━━ GEKOZEN FRAGMENT ━━
ECLI:NL:CRVB:2018:1802

Centrale Raad van Beroep

Datum uitspraak
14 juni 2018
Publicatiedatum
19 juni 2018
Zaaknummer
16/2422 MAW
Instantie
Centrale Raad van Beroep
Type
Uitspraak
Procedures
  • Hoger beroep
Rechters
Vindplaatsen
  • Rechtspraak.nl
AI samenvatting door LexboostAutomatisch gegenereerd

Hoger beroep inzake bijzondere uitkering voor schade door dienstverbandaandoening

In deze zaak heeft de Centrale Raad van Beroep op 14 juni 2018 uitspraak gedaan in het hoger beroep van een appellant die een bijzondere uitkering had aangevraagd als vergoeding voor schade door volledige arbeidsongeschiktheid als gevolg van een dienstverbandaandoening. De appellant, die sinds 1994 als dienstplichtige in werkelijke dienst was, had in 2014 een verzoek ingediend bij de staatssecretaris van Defensie voor een bijzondere uitkering. De staatssecretaris kende een bedrag van € 14.170,- toe, maar het bezwaar tegen dit besluit werd ongegrond verklaard. De rechtbank had in een eerdere uitspraak geoordeeld dat de staatssecretaris niet voldoende zorgvuldigheid had betracht bij de voorbereiding van het besluit, maar de Raad oordeelde dat de appellant niet benadeeld was door de toegepaste berekeningswijze. De Raad bevestigde dat de uitbetaalde verzekeringsuitkeringen als inkomen mochten worden aangemerkt en dat de staatssecretaris het beleid met betrekking tot de verlenging van de termijn van twee jaar niet kennelijk onredelijk had toegepast. De Raad concludeerde dat het hoger beroep van de appellant niet slaagde en bevestigde de eerdere uitspraken van de rechtbank.

Uitspraak

16.2422 MAW

Centrale Raad van Beroep
Meervoudige kamer
Uitspraak op het hoger beroep tegen de tussenuitspraak van de rechtbank Den Haag van
10 september 2015 (aangevallen tussenuitspraak) en de einduitspraak van 17 maart 2016, 14/8259 (aangevallen uitspraak)
Partijen:
[appellant] te [woonplaats] (appellant)
de Minister van Defensie, thans de Staatssecretaris van Defensie (staatssecretaris)
Datum uitspraak: 14 juni 2018
PROCESVERLOOP
Dit geding, dat aanvankelijk is gevoerd ten name van de Minister van Defensie, is in verband met een wijziging van taken voortgezet ten name van de Staatssecretaris van Defensie. Waar in deze uitspraak wordt gesproken van staatssecretaris, wordt daaronder in voorkomend geval (mede) verstaan de Minister van Defensie.
━━━
━━ VERSTREKTE GEGEVENS ━━
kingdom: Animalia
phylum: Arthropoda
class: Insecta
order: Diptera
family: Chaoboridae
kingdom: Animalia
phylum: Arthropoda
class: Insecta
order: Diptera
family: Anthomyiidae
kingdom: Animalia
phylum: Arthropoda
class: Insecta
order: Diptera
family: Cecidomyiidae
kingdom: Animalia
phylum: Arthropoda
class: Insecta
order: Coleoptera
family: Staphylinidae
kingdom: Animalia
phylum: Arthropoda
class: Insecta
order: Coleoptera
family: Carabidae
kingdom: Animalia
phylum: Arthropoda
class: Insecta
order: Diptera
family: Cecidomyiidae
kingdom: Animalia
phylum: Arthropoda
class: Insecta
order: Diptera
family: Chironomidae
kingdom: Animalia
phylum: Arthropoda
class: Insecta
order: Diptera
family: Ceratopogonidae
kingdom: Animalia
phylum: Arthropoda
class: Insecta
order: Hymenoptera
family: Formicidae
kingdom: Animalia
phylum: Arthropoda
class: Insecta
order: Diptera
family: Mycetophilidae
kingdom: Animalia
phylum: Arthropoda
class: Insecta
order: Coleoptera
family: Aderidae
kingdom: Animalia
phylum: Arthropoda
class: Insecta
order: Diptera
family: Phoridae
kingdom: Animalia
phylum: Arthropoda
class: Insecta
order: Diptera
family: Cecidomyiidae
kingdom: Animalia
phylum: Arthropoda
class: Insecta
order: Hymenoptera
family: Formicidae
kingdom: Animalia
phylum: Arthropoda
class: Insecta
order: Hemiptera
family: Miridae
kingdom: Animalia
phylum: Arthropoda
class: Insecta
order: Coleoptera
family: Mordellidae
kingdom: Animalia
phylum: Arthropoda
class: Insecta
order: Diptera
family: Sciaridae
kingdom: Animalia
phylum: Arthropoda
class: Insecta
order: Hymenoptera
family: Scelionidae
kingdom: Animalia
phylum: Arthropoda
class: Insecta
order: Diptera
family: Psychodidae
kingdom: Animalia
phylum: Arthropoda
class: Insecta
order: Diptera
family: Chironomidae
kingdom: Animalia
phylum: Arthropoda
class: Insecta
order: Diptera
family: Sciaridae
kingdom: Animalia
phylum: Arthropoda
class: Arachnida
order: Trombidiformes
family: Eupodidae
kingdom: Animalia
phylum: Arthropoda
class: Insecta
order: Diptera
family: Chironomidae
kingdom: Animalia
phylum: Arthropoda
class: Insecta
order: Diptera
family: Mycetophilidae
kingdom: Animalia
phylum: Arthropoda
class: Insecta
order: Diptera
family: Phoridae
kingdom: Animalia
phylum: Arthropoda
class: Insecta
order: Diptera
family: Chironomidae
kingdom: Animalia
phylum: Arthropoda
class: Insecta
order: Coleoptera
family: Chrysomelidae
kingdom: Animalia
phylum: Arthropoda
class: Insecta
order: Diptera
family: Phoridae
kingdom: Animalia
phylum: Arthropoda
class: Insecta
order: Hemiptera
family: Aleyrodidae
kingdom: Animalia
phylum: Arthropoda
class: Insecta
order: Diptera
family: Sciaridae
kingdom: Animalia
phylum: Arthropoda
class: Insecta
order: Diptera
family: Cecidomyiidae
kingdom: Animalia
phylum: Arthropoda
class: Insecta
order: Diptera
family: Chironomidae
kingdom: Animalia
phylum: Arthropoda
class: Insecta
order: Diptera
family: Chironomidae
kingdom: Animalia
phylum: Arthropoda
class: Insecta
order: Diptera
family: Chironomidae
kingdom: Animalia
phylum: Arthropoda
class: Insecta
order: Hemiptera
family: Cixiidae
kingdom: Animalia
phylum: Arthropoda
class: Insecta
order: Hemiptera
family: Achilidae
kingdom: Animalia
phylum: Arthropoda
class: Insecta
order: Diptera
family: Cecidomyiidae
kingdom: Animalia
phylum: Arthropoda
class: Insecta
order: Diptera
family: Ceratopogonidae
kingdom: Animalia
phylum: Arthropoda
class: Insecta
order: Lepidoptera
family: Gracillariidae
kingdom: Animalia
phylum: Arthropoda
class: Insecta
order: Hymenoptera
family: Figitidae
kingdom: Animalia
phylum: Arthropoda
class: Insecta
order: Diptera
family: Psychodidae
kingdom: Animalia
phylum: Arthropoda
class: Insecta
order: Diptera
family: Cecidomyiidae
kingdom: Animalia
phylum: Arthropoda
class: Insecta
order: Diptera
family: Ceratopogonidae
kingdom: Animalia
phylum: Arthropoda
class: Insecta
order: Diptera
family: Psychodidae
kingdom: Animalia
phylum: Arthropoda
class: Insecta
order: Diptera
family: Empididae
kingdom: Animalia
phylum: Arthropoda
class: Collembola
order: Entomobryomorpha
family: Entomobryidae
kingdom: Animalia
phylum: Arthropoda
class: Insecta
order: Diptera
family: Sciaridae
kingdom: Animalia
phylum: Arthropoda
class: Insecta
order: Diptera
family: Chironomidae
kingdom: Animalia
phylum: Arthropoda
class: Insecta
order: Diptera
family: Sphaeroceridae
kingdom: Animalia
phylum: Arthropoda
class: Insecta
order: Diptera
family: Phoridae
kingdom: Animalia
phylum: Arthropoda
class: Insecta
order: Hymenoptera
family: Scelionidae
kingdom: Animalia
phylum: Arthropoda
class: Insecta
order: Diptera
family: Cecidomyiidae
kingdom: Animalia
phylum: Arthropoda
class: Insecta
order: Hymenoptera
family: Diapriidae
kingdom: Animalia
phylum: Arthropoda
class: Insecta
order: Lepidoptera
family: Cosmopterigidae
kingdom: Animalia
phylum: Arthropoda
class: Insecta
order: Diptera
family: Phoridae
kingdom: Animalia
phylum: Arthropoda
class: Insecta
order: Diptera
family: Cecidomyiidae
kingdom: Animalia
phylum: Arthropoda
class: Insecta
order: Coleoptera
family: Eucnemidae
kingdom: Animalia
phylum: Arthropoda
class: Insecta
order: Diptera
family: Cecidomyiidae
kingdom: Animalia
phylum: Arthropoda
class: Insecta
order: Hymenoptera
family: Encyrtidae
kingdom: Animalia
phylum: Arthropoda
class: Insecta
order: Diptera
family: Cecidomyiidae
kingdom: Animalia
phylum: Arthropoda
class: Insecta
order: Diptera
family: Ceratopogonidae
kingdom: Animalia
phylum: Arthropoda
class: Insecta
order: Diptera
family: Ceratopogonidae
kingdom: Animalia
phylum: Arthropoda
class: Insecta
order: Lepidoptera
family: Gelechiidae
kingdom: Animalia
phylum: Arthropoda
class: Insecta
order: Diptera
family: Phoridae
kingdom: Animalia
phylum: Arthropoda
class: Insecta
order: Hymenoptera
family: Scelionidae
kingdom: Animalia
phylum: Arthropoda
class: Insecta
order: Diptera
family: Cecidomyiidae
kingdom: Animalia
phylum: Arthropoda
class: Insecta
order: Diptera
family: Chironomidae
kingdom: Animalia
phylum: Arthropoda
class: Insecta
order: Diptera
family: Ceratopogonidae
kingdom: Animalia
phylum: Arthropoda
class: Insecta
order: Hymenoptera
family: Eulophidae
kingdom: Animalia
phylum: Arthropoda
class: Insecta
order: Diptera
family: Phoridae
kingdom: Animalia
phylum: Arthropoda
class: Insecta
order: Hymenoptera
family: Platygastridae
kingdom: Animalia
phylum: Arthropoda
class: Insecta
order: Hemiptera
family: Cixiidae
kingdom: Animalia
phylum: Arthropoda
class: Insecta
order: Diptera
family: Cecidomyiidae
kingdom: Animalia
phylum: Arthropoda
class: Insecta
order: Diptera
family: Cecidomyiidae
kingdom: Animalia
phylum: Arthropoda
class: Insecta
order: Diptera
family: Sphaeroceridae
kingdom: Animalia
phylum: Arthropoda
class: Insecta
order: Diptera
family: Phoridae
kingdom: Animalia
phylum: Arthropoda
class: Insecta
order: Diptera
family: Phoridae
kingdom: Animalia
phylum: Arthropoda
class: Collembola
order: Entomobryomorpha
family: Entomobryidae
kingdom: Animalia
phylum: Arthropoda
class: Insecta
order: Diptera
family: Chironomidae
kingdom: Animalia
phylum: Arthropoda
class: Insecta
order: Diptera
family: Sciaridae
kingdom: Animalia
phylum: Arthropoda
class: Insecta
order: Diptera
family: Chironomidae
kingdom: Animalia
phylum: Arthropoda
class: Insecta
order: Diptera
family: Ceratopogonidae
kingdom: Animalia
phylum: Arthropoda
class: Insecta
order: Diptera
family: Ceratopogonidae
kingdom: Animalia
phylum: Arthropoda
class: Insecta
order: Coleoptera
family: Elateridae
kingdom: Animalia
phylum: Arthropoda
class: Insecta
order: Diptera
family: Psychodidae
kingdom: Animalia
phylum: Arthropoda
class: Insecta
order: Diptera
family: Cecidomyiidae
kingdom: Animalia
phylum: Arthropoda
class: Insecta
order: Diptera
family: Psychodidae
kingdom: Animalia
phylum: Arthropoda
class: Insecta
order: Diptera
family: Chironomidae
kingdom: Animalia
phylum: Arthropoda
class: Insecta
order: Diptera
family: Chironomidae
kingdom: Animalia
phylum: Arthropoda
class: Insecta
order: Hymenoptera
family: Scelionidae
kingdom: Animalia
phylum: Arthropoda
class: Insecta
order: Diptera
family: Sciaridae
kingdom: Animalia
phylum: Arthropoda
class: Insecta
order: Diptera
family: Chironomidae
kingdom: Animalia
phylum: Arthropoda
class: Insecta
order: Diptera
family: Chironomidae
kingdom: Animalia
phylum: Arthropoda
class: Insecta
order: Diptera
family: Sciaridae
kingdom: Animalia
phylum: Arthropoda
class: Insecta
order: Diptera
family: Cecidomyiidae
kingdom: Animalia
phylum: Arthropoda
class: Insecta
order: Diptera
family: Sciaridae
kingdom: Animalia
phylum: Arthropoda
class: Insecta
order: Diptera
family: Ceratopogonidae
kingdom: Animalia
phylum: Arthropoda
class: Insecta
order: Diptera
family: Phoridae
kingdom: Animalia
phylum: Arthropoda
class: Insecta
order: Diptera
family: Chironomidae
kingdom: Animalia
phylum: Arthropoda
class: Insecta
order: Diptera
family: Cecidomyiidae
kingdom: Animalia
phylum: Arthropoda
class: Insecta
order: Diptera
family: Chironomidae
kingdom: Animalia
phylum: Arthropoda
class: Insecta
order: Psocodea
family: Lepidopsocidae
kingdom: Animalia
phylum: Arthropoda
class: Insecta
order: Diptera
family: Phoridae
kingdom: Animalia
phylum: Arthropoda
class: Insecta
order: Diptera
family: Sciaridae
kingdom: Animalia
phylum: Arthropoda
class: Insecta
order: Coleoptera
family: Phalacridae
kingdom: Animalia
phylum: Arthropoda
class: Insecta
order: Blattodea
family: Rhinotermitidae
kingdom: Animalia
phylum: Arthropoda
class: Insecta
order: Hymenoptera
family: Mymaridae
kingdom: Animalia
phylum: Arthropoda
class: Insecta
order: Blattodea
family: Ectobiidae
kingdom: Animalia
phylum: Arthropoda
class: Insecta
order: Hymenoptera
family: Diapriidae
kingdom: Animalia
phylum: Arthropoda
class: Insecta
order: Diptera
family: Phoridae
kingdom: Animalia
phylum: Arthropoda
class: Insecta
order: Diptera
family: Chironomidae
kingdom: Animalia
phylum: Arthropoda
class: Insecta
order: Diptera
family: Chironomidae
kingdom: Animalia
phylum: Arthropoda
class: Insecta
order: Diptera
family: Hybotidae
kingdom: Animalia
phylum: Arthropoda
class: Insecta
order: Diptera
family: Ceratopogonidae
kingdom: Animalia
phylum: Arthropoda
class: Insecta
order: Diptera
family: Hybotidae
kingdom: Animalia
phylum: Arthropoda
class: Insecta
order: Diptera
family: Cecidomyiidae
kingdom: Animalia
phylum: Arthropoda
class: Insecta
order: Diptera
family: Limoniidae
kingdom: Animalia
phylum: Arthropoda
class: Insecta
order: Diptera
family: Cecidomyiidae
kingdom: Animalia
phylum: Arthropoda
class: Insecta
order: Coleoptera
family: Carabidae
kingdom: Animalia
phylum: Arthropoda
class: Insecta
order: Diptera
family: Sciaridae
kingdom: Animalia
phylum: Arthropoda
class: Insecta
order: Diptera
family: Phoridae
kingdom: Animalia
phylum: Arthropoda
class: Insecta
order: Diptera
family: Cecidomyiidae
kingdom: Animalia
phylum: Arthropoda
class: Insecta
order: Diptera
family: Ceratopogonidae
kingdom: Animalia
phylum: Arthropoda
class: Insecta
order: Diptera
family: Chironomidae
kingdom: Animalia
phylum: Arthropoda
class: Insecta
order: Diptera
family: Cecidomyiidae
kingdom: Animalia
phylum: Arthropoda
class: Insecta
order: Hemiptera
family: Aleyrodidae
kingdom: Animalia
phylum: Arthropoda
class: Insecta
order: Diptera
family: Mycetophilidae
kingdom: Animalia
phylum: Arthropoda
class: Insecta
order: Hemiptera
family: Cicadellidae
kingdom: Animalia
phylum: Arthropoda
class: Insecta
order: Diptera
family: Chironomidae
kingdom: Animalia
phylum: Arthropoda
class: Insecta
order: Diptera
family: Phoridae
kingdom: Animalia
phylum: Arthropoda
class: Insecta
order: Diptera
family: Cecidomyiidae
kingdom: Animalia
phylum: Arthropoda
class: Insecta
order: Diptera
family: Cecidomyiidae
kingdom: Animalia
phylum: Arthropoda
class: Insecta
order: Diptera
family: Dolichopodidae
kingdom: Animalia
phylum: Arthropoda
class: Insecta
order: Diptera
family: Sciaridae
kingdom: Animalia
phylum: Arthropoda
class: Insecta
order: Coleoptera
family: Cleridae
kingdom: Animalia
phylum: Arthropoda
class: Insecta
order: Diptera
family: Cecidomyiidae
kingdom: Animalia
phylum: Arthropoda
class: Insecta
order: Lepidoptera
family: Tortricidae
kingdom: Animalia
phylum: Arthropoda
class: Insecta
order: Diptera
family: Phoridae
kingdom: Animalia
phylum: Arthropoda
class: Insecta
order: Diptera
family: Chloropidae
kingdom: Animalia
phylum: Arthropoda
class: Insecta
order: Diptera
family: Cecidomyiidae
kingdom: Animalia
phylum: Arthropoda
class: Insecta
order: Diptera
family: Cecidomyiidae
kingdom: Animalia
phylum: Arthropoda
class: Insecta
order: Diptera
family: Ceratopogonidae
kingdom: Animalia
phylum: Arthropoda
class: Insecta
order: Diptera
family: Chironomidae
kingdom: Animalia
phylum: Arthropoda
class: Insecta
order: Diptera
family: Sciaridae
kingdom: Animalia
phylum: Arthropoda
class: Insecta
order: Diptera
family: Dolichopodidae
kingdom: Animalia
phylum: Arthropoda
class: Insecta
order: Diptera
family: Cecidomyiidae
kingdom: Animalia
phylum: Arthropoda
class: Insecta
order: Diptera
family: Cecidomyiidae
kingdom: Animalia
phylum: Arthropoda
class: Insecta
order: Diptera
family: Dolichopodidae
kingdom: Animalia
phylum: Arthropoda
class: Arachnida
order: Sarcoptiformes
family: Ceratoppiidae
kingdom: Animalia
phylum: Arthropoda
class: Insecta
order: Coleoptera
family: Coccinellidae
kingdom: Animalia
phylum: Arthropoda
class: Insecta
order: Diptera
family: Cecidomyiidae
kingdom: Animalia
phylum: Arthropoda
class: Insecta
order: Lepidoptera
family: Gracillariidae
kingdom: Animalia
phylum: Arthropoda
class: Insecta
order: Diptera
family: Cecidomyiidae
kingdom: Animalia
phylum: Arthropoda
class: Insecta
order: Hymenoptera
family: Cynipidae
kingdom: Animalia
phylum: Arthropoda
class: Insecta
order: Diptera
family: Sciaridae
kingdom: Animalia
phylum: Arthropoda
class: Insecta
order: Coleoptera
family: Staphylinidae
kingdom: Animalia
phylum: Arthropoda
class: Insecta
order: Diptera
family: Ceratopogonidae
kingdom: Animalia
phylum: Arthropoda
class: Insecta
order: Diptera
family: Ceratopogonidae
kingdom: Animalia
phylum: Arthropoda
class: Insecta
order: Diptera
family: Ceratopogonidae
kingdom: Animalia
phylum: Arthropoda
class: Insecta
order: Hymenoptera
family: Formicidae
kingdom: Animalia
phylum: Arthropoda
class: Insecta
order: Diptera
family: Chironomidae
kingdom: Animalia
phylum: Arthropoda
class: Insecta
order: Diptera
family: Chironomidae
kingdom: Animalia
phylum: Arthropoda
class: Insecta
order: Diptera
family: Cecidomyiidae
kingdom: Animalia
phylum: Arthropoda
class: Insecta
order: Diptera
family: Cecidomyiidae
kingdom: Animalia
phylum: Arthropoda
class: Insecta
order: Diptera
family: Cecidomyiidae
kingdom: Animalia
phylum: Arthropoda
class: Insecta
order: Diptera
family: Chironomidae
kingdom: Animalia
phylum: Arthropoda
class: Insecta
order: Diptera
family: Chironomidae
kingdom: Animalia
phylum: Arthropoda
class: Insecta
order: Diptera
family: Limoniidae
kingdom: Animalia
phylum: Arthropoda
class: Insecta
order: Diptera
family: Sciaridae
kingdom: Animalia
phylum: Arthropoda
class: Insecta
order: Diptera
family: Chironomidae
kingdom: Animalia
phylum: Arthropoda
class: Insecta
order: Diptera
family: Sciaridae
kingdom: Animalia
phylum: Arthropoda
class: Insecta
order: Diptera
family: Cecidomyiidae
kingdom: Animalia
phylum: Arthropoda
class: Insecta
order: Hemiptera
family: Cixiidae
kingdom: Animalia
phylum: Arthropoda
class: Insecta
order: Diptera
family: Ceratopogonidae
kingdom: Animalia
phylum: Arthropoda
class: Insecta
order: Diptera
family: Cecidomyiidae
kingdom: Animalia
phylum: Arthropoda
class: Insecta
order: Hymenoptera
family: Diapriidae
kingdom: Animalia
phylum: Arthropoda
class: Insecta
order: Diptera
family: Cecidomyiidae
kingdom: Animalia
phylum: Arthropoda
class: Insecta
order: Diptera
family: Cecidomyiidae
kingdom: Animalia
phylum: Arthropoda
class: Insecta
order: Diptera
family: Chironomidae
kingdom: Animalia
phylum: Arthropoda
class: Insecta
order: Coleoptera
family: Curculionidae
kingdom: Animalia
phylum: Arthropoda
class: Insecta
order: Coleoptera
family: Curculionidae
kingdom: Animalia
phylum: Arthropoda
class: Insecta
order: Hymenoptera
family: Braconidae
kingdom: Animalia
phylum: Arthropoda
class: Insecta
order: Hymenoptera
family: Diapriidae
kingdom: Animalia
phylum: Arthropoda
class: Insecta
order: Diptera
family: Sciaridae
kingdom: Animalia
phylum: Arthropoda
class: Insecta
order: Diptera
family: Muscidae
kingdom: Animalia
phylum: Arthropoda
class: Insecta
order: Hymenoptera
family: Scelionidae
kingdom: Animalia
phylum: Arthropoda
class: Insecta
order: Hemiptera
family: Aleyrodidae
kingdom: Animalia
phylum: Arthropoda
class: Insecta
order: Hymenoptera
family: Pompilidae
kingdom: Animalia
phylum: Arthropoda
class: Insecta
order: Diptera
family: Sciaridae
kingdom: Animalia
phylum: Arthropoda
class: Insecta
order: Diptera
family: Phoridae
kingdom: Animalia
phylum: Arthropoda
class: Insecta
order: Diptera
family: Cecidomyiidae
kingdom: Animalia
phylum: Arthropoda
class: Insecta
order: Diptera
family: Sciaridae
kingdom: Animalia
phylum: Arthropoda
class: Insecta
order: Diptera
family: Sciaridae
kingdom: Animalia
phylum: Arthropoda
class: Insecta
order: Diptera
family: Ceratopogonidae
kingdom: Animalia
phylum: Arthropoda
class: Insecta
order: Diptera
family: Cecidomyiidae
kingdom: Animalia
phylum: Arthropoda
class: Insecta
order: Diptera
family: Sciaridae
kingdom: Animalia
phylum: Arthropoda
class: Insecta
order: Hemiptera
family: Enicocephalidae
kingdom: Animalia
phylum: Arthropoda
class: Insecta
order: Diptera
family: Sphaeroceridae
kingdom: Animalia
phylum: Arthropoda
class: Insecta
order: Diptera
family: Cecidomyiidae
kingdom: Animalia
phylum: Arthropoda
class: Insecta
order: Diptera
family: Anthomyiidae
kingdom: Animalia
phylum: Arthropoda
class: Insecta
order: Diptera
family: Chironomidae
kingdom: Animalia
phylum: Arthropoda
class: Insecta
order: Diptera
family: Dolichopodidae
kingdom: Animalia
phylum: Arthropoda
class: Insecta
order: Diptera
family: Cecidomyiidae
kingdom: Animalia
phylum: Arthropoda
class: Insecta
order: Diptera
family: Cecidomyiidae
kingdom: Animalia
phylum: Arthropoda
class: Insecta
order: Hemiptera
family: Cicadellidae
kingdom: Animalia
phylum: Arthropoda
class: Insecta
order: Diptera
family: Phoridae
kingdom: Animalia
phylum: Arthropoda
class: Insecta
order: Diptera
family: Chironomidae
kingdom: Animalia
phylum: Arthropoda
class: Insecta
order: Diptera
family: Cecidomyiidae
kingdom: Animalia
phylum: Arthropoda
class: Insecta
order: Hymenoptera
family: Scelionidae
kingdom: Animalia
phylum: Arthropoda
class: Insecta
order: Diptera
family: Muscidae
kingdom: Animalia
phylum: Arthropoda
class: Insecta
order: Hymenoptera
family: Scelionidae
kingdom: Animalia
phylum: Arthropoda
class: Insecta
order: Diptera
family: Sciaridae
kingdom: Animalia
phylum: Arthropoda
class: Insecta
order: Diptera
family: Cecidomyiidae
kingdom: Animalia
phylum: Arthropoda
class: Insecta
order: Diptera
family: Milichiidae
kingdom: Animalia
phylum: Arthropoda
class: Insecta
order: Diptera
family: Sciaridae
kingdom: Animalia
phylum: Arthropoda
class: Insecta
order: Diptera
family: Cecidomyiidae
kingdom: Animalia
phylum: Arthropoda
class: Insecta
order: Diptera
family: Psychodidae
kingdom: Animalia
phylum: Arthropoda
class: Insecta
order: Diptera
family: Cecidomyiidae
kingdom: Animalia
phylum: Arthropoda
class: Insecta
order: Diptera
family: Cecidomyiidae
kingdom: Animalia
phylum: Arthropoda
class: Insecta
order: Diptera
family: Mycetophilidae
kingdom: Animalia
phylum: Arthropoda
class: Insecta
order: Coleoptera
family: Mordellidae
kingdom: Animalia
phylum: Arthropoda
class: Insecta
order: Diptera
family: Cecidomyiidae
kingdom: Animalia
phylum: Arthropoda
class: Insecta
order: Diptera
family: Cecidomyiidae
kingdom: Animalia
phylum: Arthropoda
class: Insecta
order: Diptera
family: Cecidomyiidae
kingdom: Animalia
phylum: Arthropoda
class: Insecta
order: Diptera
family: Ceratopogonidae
━━━
▶ _OPDRACHT_
Schrijf de uitspraak van de Centrale Raad van Beroep over de bijzondere uitkering verder, te beginnen na de laatste zin die ervan getoond wordt.

▶ _SCHRIFTELIJK ANTWOORD_
Appellant heeft hoger beroep ingesteld.
De staatssecretaris heeft een verweerschrift ingediend.
Het onderzoek ter zitting heeft plaatsgevonden op 22 maart 2018. Appellant is verschenen. De staatssecretaris heeft zich laten vertegenwoordigen door mr. B.J. Engels Linssen.

OVERWEGINGEN

1.1.
Appellant is [in] 1994 als dienstplichtige in werkelijke dienst opgekomen. In de periode van 29 november 1994 tot 30 mei 1995 is hij uitgezonden geweest naar het voormalig Joegoslavië. Op 22 juli 1995 is hij met groot verlof gegaan. Sinds 2001 is hij werkzaam als advocaat. Hij oefent dit beroep met ingang van 1 januari 2008 als zelfstandige uit. Per
20 april 2011 is appellant volledig arbeidsongeschikt en per 1 oktober 2012 is hij ontslagen uit zijn militaire betrekking als dienstplichtige. Hij ontvangt met ingang van 1 oktober 2012 een militair invaliditeitspensioen op grond van een psychische aandoening van traumatische aard, zich tevens uitend in spanningsklachten.
1.2.
Bij brief van 2 april 2014 heeft appellant de staatssecretaris verzocht om toekenning van een bijzondere uitkering als vergoeding voor de schade die hij heeft geleden als gevolg van de dienstverbandaandoening veroorzaakte volledige arbeidsongeschiktheid voor zijn beroep van advocaat. Deze schade bedraagt volgens appellant € 89.573,- voor het jaar 2011 en € 124.808,- voor het jaar 2012. Bij besluit van 23 mei 2014 heeft de staatssecretaris aan appellant op grond van artikel 84 van het Reglement rechtstoestand dienstplichtigen (RRDpl) een bijzondere uitkering toegekend van € 14.170,- bruto voor derving van inkomsten uit arbeid over de periode van 20 april 2011 tot 19 april 2013.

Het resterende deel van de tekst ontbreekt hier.